LLM 1.2. Attention! Is All You Need
2025-11-12
I continue to study "Build a Large Language Model (From Scratch)" by Sebastian Raschka. Previously, I learned how to prepare input text for training LLMs. This involved tokenizing text—splitting it into individual words and subword tokens—then converting those tokens into embeddings. The embedding layer functions as a lookup table: each token ID retrieves its corresponding vector representation.
Now, the focus shifts to coding attention mechanisms. The title of this article is a playful nod to the landmark paper "Attention Is All You Need," which introduced the transformer architecture that revolutionized modern AI. And true to that title, attention mechanisms are indeed the core of what makes LLMs work.
What I've just learned
Chapter 3 - Coding attention mechanisms
What attention mechanisms are
Bahdanau attention mechanism for RNNs - modifies the encoder/decoder RNN in a way the decoder can selectively access different parts of the input sequence at each decoding step
"Self" refers to the mechanism's ability to compute attention weights by relating different positions within a single input sequence
Implementing self-attention mechanism without trainable weights
Context vectors
Attention score between input and query
Normalizing attention weights (torch.softmax()), so they sum up to 1
Computing the context vector - a combination of all input vectors x weighted by the attention weights.
Causal/Masked Attention
Restricts a model so that during training, each token can only attend to itself and previous tokens (not future tokens).
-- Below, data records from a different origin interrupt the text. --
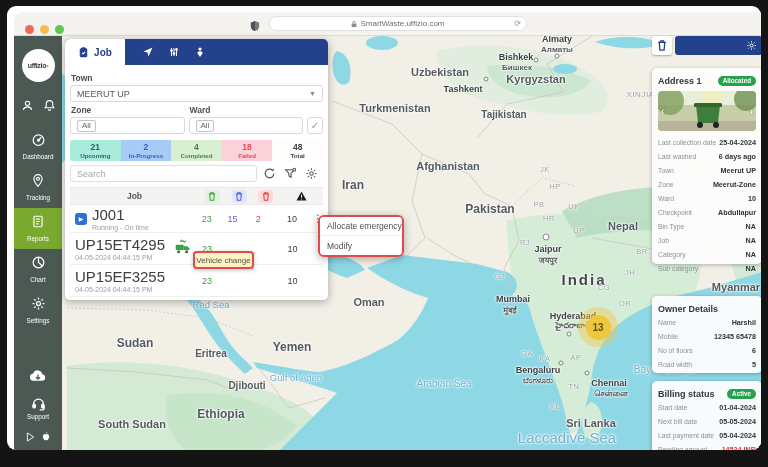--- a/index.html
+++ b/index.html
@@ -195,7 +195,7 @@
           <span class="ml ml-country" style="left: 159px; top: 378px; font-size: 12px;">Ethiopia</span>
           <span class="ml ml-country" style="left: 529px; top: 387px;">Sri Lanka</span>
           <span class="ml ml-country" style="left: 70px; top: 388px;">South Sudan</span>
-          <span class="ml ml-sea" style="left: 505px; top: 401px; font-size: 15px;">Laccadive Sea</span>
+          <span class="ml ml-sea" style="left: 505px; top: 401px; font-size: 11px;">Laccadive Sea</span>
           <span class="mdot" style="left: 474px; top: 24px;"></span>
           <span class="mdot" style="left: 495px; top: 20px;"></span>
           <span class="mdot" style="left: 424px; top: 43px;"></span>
This prevents "cheating" by looking ahead.
- Multi-Head Attention - the heart of transformers. It implements scaled dot product attention with causal marking - preventing by that looking at future tokens.
Query: projects input to "what am I looking for?"
Key: projects input to "what do I contain?"
Value: projects input to "what information should I pass?"
out_proj: combines all heads back into a single representation
Steps: computing Q, K and V. Splitting them into multiple heads. Then, rearranging for parallel computation. Next, we compute attention scores. After that, we apply causal mask. Then, we apply attention weights and dropout. Finally, we compute context vectors and concatenate heads and projection.